* What the exercise asks:
Below is a block of records; reproduce all of them exactly and leave out any pictures.

* Source data:
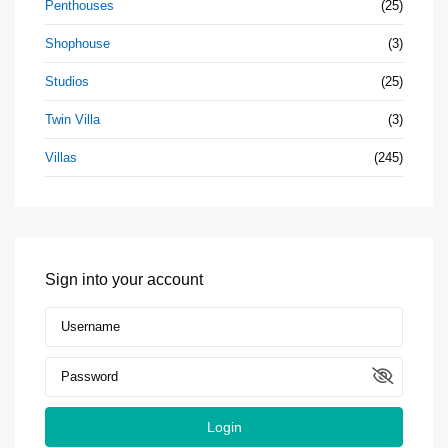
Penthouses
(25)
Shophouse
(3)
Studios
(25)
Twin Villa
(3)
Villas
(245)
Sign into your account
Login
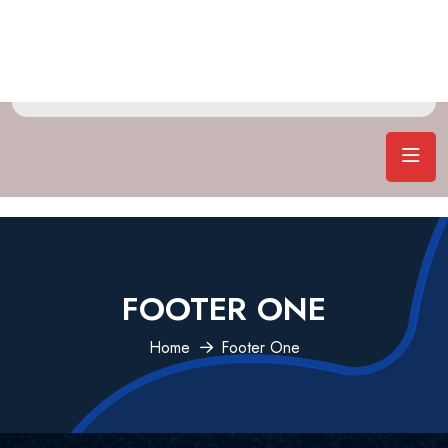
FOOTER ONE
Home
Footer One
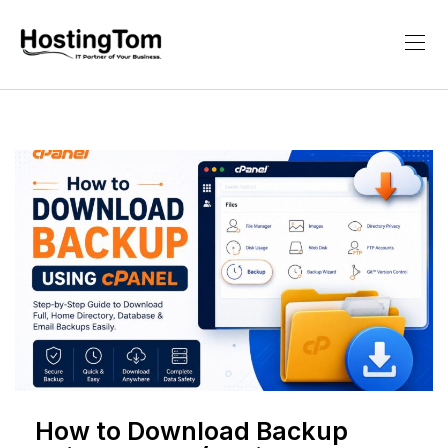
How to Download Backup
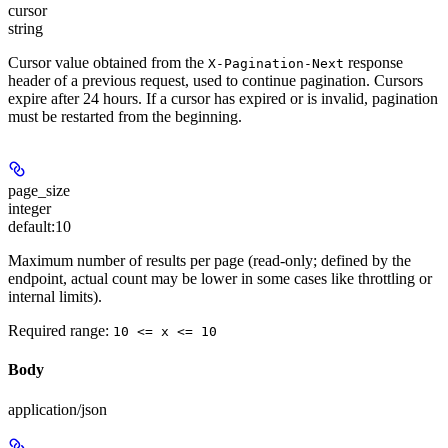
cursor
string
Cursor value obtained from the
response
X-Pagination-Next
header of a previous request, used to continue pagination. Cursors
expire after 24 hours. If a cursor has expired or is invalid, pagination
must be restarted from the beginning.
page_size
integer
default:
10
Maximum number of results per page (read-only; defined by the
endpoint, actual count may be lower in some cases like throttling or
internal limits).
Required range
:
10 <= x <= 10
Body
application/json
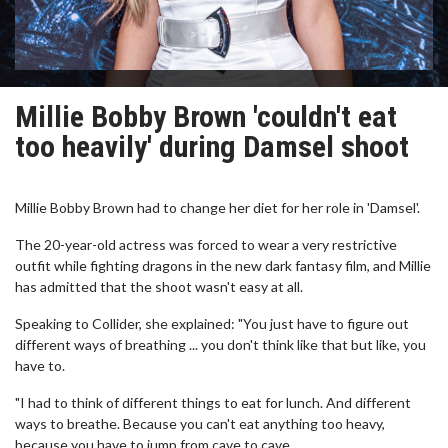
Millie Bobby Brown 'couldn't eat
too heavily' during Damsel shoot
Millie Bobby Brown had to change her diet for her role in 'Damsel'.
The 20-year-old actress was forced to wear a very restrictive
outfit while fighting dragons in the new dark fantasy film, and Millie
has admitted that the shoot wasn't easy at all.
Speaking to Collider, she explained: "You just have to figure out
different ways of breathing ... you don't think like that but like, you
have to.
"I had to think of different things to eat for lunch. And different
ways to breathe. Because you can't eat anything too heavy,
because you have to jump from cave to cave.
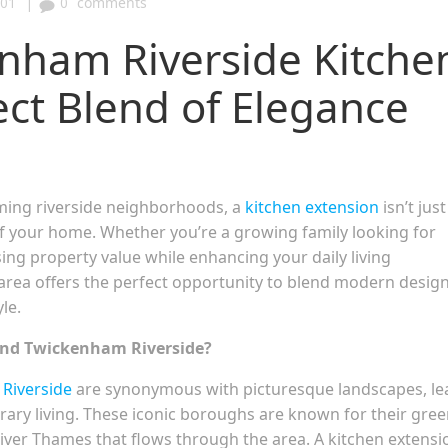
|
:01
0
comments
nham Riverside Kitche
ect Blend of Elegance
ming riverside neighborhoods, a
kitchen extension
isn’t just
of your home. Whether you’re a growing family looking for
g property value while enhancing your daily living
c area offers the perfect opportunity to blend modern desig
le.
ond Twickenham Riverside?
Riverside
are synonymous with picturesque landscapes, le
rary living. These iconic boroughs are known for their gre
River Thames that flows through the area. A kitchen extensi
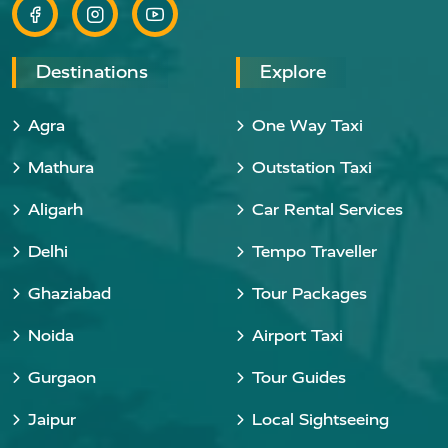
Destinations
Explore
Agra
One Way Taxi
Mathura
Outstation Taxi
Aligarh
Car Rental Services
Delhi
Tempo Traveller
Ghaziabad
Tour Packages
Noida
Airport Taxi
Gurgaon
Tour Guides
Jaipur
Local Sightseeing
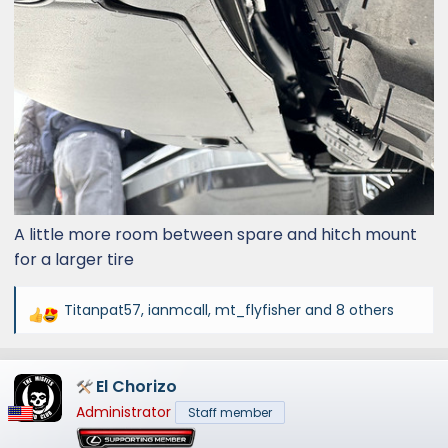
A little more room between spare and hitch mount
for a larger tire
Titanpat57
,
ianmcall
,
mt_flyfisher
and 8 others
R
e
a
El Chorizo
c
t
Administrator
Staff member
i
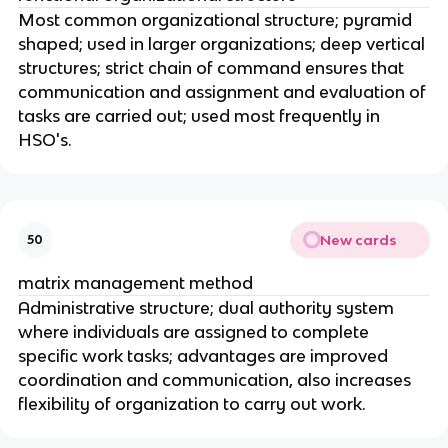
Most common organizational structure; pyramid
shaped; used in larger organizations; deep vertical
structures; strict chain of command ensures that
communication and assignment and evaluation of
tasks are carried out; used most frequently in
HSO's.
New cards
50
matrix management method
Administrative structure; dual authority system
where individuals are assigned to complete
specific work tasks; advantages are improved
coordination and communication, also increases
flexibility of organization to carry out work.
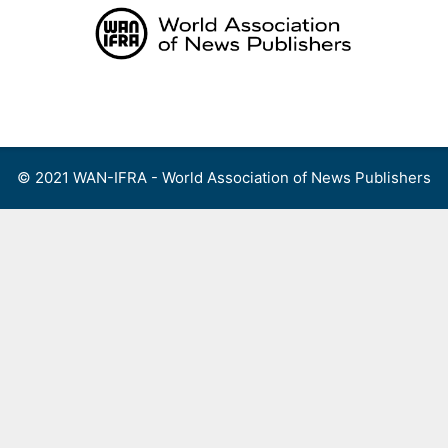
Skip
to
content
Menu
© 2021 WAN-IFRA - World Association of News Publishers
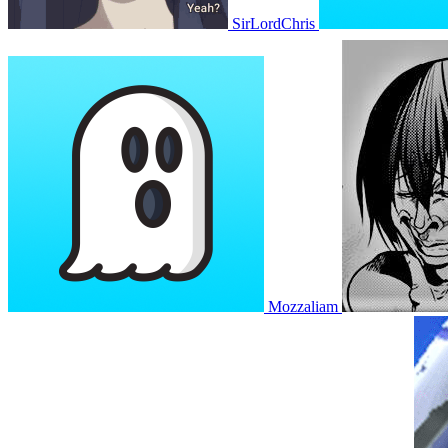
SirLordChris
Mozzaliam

* Task answer:
Penthouses
(25)
Shophouse
(3)
Studios
(25)
Twin Villa
(3)
Villas
(245)
Sign into your account
Login
FOOTER ONE
Home
Footer One
How to Download Backup
cursor
string
Cursor value obtained from the
response
X-Pagination-Next
header of a previous request, used to continue pagination. Cursors
expire after 24 hours. If a cursor has expired or is invalid, pagination
must be restarted from the beginning.
page_size
integer
default:
10
Maximum number of results per page (read-only; defined by the
endpoint, actual count may be lower in some cases like throttling or
internal limits).
Required range
:
10 <= x <= 10
Body
application/json
Millie Bobby Brown 'couldn't eat
too heavily' during Damsel shoot
Millie Bobby Brown had to change her diet for her role in 'Damsel'.
The 20-year-old actress was forced to wear a very restrictive
outfit while fighting dragons in the new dark fantasy film, and Millie
has admitted that the shoot wasn't easy at all.
Speaking to Collider, she explained: "You just have to figure out
different ways of breathing ... you don't think like that but like, you
have to.
"I had to think of different things to eat for lunch. And different
ways to breathe. Because you can't eat anything too heavy,
because you have to jump from cave to cave.
|
:01
0
comments
nham Riverside Kitche
ect Blend of Elegance
ming riverside neighborhoods, a
kitchen extension
isn’t just
of your home. Whether you’re a growing family looking for
g property value while enhancing your daily living
c area offers the perfect opportunity to blend modern desig
le.
ond Twickenham Riverside?
Riverside
are synonymous with picturesque landscapes, le
rary living. These iconic boroughs are known for their gre
River Thames that flows through the area. A kitchen extensi
Destinations
Explore
Agra
One Way Taxi
Mathura
Outstation Taxi
Aligarh
Car Rental Services
Delhi
Tempo Traveller
Ghaziabad
Tour Packages
Noida
Airport Taxi
Gurgaon
Tour Guides
Jaipur
Local Sightseeing
A little more room between spare and hitch mount
for a larger tire
Titanpat57
,
ianmcall
,
mt_flyfisher
and 8 others
R
e
a
El Chorizo
c
t
Administrator
Staff member
i
Most common organizational structure; pyramid
shaped; used in larger organizations; deep vertical
structures; strict chain of command ensures that
communication and assignment and evaluation of
tasks are carried out; used most frequently in
HSO's.
New cards
50
matrix management method
Administrative structure; dual authority system
where individuals are assigned to complete
specific work tasks; advantages are improved
coordination and communication, also increases
flexibility of organization to carry out work.
Skip
to
content
Menu
© 2021 WAN-IFRA - World Association of News Publishers
SirLordChris
Mozzaliam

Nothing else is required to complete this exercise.